• _What is required_: In the lines below, the string "League" may appear; say how many lines hold it and give nothing more.

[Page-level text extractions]
——
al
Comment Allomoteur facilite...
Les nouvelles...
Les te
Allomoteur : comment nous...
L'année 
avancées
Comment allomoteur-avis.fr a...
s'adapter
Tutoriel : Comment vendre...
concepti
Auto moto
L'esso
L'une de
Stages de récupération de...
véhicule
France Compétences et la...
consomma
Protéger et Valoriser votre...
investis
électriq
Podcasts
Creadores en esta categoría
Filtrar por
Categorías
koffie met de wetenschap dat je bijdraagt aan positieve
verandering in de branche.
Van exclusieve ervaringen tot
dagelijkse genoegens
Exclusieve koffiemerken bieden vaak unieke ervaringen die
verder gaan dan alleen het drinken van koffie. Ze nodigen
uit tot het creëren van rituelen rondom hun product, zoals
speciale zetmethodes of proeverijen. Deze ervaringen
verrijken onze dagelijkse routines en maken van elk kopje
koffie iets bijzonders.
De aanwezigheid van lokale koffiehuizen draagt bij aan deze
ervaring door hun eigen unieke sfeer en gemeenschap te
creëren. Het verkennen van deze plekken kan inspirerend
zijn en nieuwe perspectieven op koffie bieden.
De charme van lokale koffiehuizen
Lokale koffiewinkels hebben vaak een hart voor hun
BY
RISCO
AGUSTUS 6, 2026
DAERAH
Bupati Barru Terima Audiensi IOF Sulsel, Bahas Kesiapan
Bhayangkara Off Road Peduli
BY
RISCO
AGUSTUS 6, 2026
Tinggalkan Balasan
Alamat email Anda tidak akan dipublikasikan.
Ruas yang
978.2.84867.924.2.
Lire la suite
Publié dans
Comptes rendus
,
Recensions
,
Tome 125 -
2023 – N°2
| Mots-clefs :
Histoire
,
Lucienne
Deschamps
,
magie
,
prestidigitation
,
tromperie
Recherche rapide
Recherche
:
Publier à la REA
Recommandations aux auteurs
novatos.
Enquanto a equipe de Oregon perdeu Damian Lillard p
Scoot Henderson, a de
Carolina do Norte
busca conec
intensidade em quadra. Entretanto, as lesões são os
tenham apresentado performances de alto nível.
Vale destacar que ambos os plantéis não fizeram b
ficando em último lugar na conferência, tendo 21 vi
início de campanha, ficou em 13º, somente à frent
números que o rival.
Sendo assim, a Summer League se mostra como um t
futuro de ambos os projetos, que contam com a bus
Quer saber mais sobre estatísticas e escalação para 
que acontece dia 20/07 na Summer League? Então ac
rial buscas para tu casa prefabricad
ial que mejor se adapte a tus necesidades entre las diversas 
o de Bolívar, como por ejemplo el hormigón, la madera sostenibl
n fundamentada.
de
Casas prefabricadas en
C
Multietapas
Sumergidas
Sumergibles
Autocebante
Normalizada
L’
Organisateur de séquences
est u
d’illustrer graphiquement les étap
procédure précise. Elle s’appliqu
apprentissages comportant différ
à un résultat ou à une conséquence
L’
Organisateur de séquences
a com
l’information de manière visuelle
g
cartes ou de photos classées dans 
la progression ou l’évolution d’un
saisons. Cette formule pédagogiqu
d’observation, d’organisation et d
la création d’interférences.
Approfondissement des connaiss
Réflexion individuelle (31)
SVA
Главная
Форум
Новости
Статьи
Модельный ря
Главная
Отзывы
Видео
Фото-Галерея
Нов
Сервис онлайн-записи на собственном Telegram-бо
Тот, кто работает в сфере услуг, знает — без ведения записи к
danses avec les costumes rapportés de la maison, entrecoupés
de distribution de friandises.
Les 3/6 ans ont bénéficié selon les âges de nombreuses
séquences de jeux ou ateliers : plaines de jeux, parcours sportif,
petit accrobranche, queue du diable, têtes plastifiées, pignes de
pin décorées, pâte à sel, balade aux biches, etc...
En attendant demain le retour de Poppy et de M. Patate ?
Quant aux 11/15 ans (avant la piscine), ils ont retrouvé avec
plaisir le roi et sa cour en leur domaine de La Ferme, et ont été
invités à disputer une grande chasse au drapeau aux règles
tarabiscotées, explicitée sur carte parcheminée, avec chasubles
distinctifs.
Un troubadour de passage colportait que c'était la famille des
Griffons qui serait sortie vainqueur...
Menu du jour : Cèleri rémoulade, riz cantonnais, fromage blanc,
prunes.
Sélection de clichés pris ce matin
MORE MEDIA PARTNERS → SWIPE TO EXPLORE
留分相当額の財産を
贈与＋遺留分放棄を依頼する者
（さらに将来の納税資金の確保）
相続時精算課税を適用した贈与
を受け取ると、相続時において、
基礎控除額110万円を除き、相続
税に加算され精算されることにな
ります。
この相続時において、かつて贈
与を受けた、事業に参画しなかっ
——
• _Your solution_: 2